Day 8 of National Young Writers’ Month and I thought one week in is as good as any for an update. My 3 goals, as detailed in my earlier post, Go Go Gadget, Write!, were to: Blog every day, join a writers’ group and outline the plot for my novel in preparation for this year’s NaNoWriMo. Blogging every day: Check. Join a writers’ group: First meeting tonight – Check. Outline plot: Big fat FAIL. I’m struggling something chronic with this goal, and although I’ve made ‘progress’, in a sense, it’s just not turning out how I’d like, which is ultimately discouraging and therefore counter-productive.
My problem is this. I have an idea. I think it’s a pretty good idea. I have my character, a special ‘ability’ and a world to create around her. But I have no plot. No rising action. No climax. No falling action. No conflict. I can see my character in this world and the things around her, I know she’s special, but I don’t know what she’s fighting for. Is this a sign I should give up now? Let it go? Start afresh with something new?

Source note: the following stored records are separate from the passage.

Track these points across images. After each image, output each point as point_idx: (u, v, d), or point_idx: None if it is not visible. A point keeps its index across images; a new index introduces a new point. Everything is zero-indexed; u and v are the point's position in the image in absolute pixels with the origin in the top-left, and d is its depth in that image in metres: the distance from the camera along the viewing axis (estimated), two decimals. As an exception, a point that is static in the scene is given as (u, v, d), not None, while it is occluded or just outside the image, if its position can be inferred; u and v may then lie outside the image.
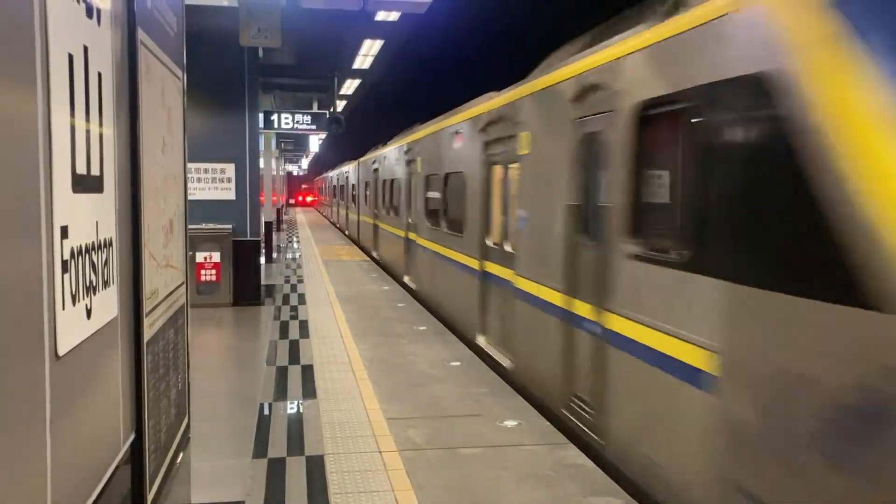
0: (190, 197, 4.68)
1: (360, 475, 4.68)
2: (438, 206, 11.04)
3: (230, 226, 11.03)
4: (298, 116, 14.51)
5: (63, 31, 1.68)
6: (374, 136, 25.71)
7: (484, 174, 8.45)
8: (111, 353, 2.16)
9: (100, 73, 2.01)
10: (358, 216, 23.71)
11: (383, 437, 5.37)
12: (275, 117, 14.37)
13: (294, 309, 10.93)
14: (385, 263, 16.80)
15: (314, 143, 28.22)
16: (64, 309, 1.67)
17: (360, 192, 22.81)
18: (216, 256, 10.93)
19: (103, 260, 2.03)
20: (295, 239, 26.32)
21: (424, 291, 12.07)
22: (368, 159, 21.15)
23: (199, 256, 10.85)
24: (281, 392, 6.57)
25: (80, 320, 1.81)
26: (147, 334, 2.56)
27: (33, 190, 1.50)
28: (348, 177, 28.19)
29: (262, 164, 13.01)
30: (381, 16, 10.11)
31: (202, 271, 10.94)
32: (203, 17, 9.19)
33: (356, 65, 14.20)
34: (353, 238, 25.82)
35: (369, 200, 20.15)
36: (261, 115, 13.16)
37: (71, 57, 1.74)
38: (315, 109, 17.21)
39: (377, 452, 5.07)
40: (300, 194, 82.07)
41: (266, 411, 6.05)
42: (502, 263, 7.70)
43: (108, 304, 2.07)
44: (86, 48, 1.87)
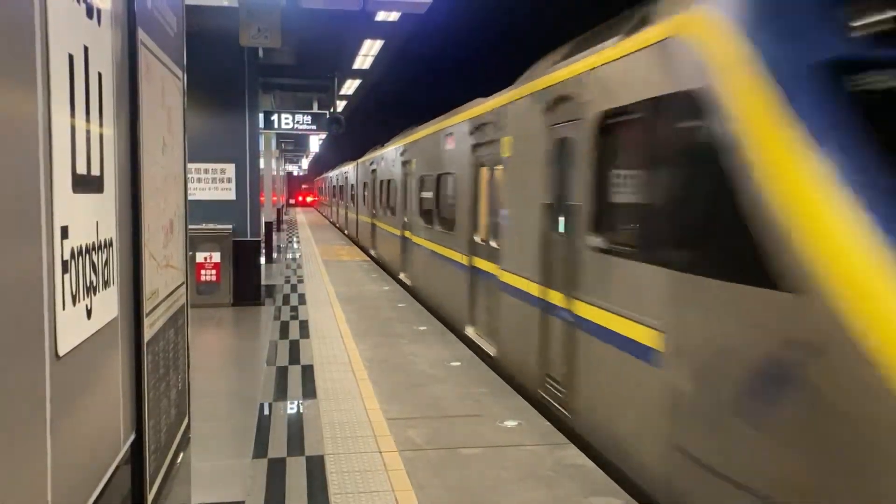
0: (190, 197, 4.68)
1: (361, 475, 4.69)
2: (431, 205, 11.46)
3: (230, 226, 11.03)
4: (298, 116, 14.51)
5: (63, 31, 1.68)
6: (374, 136, 25.73)
7: (472, 175, 8.92)
8: (111, 353, 2.16)
9: (100, 74, 2.01)
10: (357, 216, 24.22)
11: (383, 438, 5.37)
12: (275, 117, 14.36)
13: (294, 309, 10.93)
14: (382, 261, 17.24)
15: (314, 143, 28.23)
16: (64, 309, 1.67)
17: (359, 192, 23.35)
18: (216, 256, 10.93)
19: (103, 260, 2.03)
20: (295, 239, 26.32)
21: (419, 287, 12.48)
22: (367, 160, 21.61)
23: (200, 257, 10.85)
24: (281, 392, 6.57)
25: (81, 320, 1.81)
26: (147, 334, 2.56)
27: (33, 190, 1.50)
28: (347, 177, 28.60)
29: (262, 165, 13.01)
30: (381, 16, 10.11)
31: (202, 271, 10.94)
32: (203, 18, 9.19)
33: (356, 65, 14.20)
34: (352, 237, 26.28)
35: (367, 200, 20.63)
36: (261, 116, 13.16)
37: (71, 57, 1.74)
38: (315, 109, 17.21)
39: (377, 452, 5.07)
40: (300, 194, 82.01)
41: (266, 411, 6.05)
42: (489, 259, 8.17)
43: (108, 305, 2.08)
44: (86, 48, 1.87)
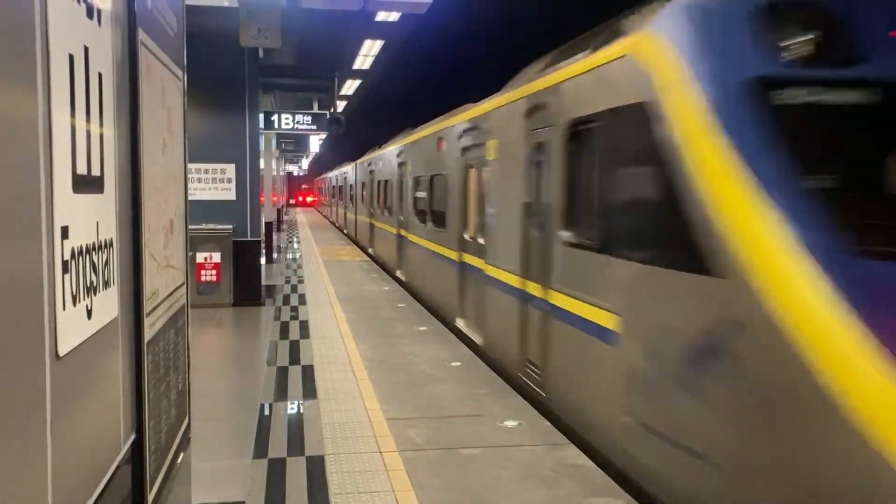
0: (190, 197, 4.68)
1: (361, 475, 4.69)
2: (425, 205, 11.94)
3: (230, 226, 11.03)
4: (299, 117, 14.52)
5: (64, 31, 1.68)
6: (374, 136, 25.74)
7: (462, 176, 9.46)
8: (112, 353, 2.16)
9: (100, 74, 2.01)
10: (355, 215, 24.68)
11: (384, 438, 5.37)
12: (275, 117, 14.37)
13: (294, 309, 10.93)
14: (380, 259, 17.74)
15: (314, 143, 28.24)
16: (64, 309, 1.67)
17: (358, 192, 23.82)
18: (216, 257, 10.93)
19: (104, 260, 2.03)
20: (295, 239, 26.32)
21: (414, 283, 13.03)
22: (365, 161, 22.07)
23: (200, 257, 10.85)
24: (281, 392, 6.57)
25: (81, 321, 1.81)
26: (147, 335, 2.56)
27: (34, 190, 1.50)
28: (346, 177, 28.97)
29: (262, 165, 13.01)
30: (381, 16, 10.11)
31: (203, 272, 10.94)
32: (203, 18, 9.19)
33: (356, 65, 14.20)
34: (351, 236, 26.66)
35: (366, 200, 21.11)
36: (261, 116, 13.16)
37: (71, 57, 1.74)
38: (315, 110, 17.22)
39: (377, 453, 5.07)
40: (300, 194, 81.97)
41: (266, 412, 6.05)
42: (477, 254, 8.73)
43: (108, 305, 2.08)
44: (86, 48, 1.87)
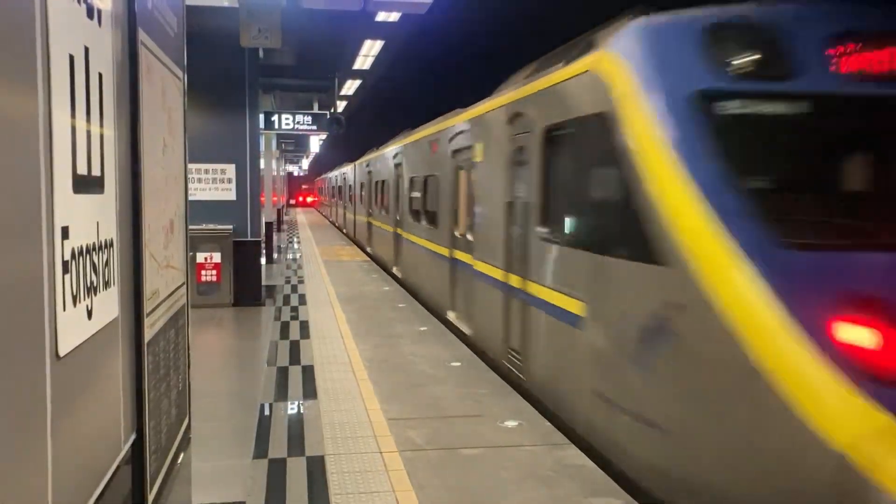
0: (191, 197, 4.68)
1: (361, 476, 4.69)
2: (419, 204, 12.43)
3: (231, 226, 11.03)
4: (299, 117, 14.51)
5: (64, 31, 1.68)
6: (374, 136, 25.76)
7: (453, 177, 9.99)
8: (112, 353, 2.16)
9: (100, 74, 2.01)
10: (354, 215, 25.08)
11: (384, 438, 5.37)
12: (275, 118, 14.35)
13: (295, 309, 10.93)
14: (378, 257, 18.22)
15: (315, 143, 28.23)
16: (65, 310, 1.67)
17: (357, 192, 24.23)
18: (217, 257, 10.92)
19: (104, 260, 2.03)
20: (295, 239, 26.33)
21: (409, 279, 13.59)
22: (363, 162, 22.48)
23: (200, 257, 10.85)
24: (281, 392, 6.57)
25: (81, 321, 1.81)
26: (148, 335, 2.56)
27: (34, 190, 1.50)
28: (346, 177, 29.25)
29: (262, 165, 13.01)
30: (381, 16, 10.11)
31: (203, 272, 10.94)
32: (203, 18, 9.19)
33: (357, 65, 14.20)
34: (350, 235, 27.00)
35: (364, 200, 21.53)
36: (261, 116, 13.15)
37: (72, 58, 1.74)
38: (315, 110, 17.22)
39: (378, 453, 5.07)
40: (301, 195, 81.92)
41: (267, 412, 6.05)
42: (466, 251, 9.24)
43: (108, 305, 2.08)
44: (87, 49, 1.87)
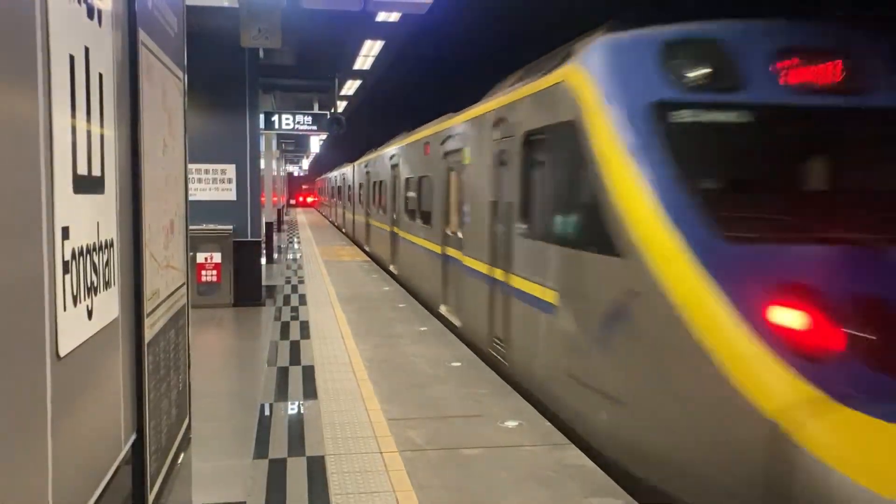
0: (191, 198, 4.68)
1: (361, 476, 4.69)
2: (414, 204, 12.97)
3: (231, 226, 11.02)
4: (299, 117, 14.50)
5: (64, 31, 1.68)
6: (374, 136, 25.77)
7: (444, 178, 10.51)
8: (112, 353, 2.16)
9: (101, 74, 2.01)
10: (353, 214, 25.45)
11: (384, 438, 5.37)
12: (275, 118, 14.35)
13: (295, 310, 10.93)
14: (376, 256, 18.75)
15: (315, 143, 28.24)
16: (65, 310, 1.67)
17: (355, 192, 24.63)
18: (217, 257, 10.92)
19: (104, 261, 2.03)
20: (296, 239, 26.33)
21: (404, 276, 14.11)
22: (361, 162, 22.86)
23: (200, 257, 10.84)
24: (282, 393, 6.57)
25: (82, 321, 1.81)
26: (148, 335, 2.56)
27: (34, 191, 1.50)
28: (345, 178, 29.50)
29: (262, 165, 13.01)
30: (381, 16, 10.10)
31: (203, 272, 10.94)
32: (204, 18, 9.19)
33: (357, 65, 14.20)
34: (349, 235, 27.28)
35: (363, 200, 21.95)
36: (261, 116, 13.15)
37: (72, 58, 1.74)
38: (316, 110, 17.22)
39: (378, 453, 5.08)
40: (301, 195, 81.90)
41: (267, 412, 6.05)
42: (456, 247, 9.71)
43: (109, 305, 2.08)
44: (87, 49, 1.87)
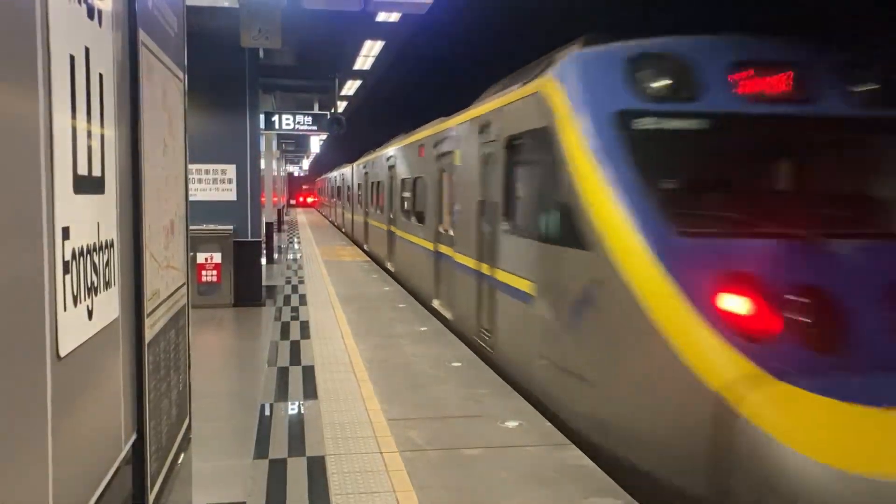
0: (191, 198, 4.68)
1: (361, 476, 4.69)
2: (410, 203, 13.52)
3: (231, 227, 11.03)
4: (299, 117, 14.50)
5: (64, 32, 1.68)
6: (374, 137, 25.77)
7: (437, 179, 11.02)
8: (112, 353, 2.16)
9: (101, 74, 2.01)
10: (352, 214, 25.83)
11: (384, 438, 5.37)
12: (276, 118, 14.35)
13: (295, 310, 10.93)
14: (374, 254, 19.30)
15: (315, 143, 28.24)
16: (65, 310, 1.67)
17: (354, 193, 25.05)
18: (217, 257, 10.92)
19: (105, 261, 2.03)
20: (296, 240, 26.33)
21: (400, 272, 14.65)
22: (360, 163, 23.28)
23: (200, 257, 10.85)
24: (282, 393, 6.57)
25: (82, 321, 1.81)
26: (148, 335, 2.56)
27: (35, 191, 1.50)
28: (345, 178, 29.71)
29: (262, 165, 13.01)
30: (381, 17, 10.10)
31: (203, 272, 10.94)
32: (204, 18, 9.19)
33: (357, 66, 14.20)
34: (348, 234, 27.60)
35: (361, 200, 22.39)
36: (262, 116, 13.15)
37: (72, 58, 1.74)
38: (316, 110, 17.22)
39: (378, 453, 5.07)
40: (301, 195, 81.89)
41: (267, 412, 6.05)
42: (448, 244, 10.23)
43: (109, 305, 2.08)
44: (87, 49, 1.87)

I understand the conventions of a good fantasy – characters going from ordinary to extraordinary, good vs evil, the anti hero, destinies, prophecies, isolation. And the fantasies I love most are the ones with multi layered plots, a universal theme, an underlying task to achieve as well as smaller tasks to carry the protagonist through, individual character agendas, secrets and surprises. I love endings, god how I love good endings. So, naturally, this is what I want my book to read like too. Did J.K. Rowling, she who ties everything together superbly over a massive seven books, did she work out these things before she began writing or just start with a boy finding out he’s a wizard, and work out the rest as she went?

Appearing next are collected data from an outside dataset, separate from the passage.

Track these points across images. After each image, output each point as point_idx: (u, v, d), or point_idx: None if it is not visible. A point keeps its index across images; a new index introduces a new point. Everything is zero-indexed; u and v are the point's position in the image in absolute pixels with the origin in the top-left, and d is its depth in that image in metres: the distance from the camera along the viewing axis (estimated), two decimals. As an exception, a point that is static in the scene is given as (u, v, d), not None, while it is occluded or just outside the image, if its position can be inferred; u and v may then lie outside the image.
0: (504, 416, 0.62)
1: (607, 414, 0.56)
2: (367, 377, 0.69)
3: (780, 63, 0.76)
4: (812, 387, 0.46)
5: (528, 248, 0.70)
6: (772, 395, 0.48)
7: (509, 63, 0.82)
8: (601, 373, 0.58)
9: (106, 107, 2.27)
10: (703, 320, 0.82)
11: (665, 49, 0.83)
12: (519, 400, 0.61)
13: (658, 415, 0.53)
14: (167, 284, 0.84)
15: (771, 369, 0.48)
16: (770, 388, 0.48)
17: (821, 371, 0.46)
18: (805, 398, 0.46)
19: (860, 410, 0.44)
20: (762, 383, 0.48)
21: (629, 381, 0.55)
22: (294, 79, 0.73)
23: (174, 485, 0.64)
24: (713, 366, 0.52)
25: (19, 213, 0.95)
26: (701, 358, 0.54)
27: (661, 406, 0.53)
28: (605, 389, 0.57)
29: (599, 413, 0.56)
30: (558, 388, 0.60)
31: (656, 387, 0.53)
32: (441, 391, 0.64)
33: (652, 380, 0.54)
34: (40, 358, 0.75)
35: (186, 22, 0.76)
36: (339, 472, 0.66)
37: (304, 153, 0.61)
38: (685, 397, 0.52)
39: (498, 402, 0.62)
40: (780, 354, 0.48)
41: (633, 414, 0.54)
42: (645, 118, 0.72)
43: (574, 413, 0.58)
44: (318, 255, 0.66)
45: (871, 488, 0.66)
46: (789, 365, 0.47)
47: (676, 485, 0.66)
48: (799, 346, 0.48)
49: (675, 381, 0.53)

Perhaps I could just start by writing my character in a scene and see where she takes me. Or do I need to have some resemblance of the nitty gritty figured out before I dive in? Do I need to know the evil, need to know my Voldemort before I can start writing? I’ve read that people will often scrap a large majority of their drafts before they get to the final masterpiece. Is this the reason why? Because they are fleshing out the story as they go and don’t really know where it will end up when they begin?
These are the questions I ask myself today. Perhaps they are also questions that I will ask at the writers’ group tonight. In the meantime, I’m going to sit here and panic, possibly bang my head against the wall a few times, and hope that my good idea will not be stuck inside my head forever without the plot to let it shine.